**WHAT NEEDS TO BE DONE**
Quote every line of the data below as it stands, omitting pictures.

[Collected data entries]
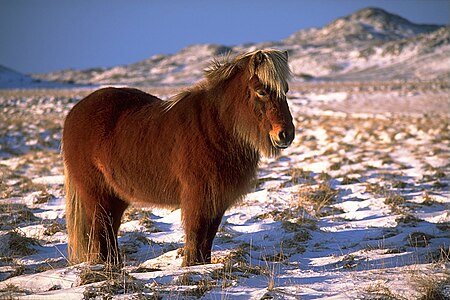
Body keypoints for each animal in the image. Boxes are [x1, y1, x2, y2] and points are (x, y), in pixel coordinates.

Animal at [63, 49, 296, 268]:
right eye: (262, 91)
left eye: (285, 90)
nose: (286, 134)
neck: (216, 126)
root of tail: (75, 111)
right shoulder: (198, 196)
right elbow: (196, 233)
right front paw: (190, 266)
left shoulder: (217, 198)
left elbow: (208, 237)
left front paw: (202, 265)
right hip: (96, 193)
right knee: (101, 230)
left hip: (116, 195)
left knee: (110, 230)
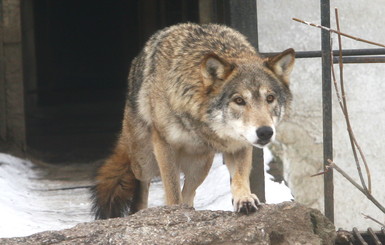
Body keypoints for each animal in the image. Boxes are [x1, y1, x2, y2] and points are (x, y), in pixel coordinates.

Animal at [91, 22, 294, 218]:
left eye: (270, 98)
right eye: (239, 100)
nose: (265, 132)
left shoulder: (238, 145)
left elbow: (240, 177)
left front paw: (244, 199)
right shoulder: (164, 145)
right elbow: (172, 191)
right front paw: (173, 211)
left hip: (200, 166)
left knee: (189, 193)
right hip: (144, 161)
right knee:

**ANSWER TO THIS PROBLEM**
Body keypoints for each animal in the image. Boxes are [x1, y1, x2, y2] and points are (x, y), in pixel coordinates.

Animal at [63, 49, 296, 268]:
right eye: (262, 91)
left eye: (285, 90)
nose: (286, 134)
neck: (216, 126)
root of tail: (75, 111)
right shoulder: (198, 196)
right elbow: (196, 233)
right front paw: (190, 266)
left shoulder: (217, 198)
left elbow: (208, 237)
left front paw: (202, 265)
right hip: (96, 193)
right knee: (101, 230)
left hip: (116, 195)
left knee: (110, 230)
Body keypoints for each animal in the image. Boxes are [x1, y1, x2, y2] and points are (x, y), in pixel coordinates.

Animal at [91, 22, 294, 218]:
left eye: (270, 98)
right eye: (239, 100)
nose: (265, 132)
left shoulder: (238, 145)
left elbow: (240, 177)
left front paw: (244, 199)
right shoulder: (164, 145)
right elbow: (172, 191)
right front paw: (173, 211)
left hip: (200, 166)
left knee: (189, 193)
right hip: (144, 161)
right knee:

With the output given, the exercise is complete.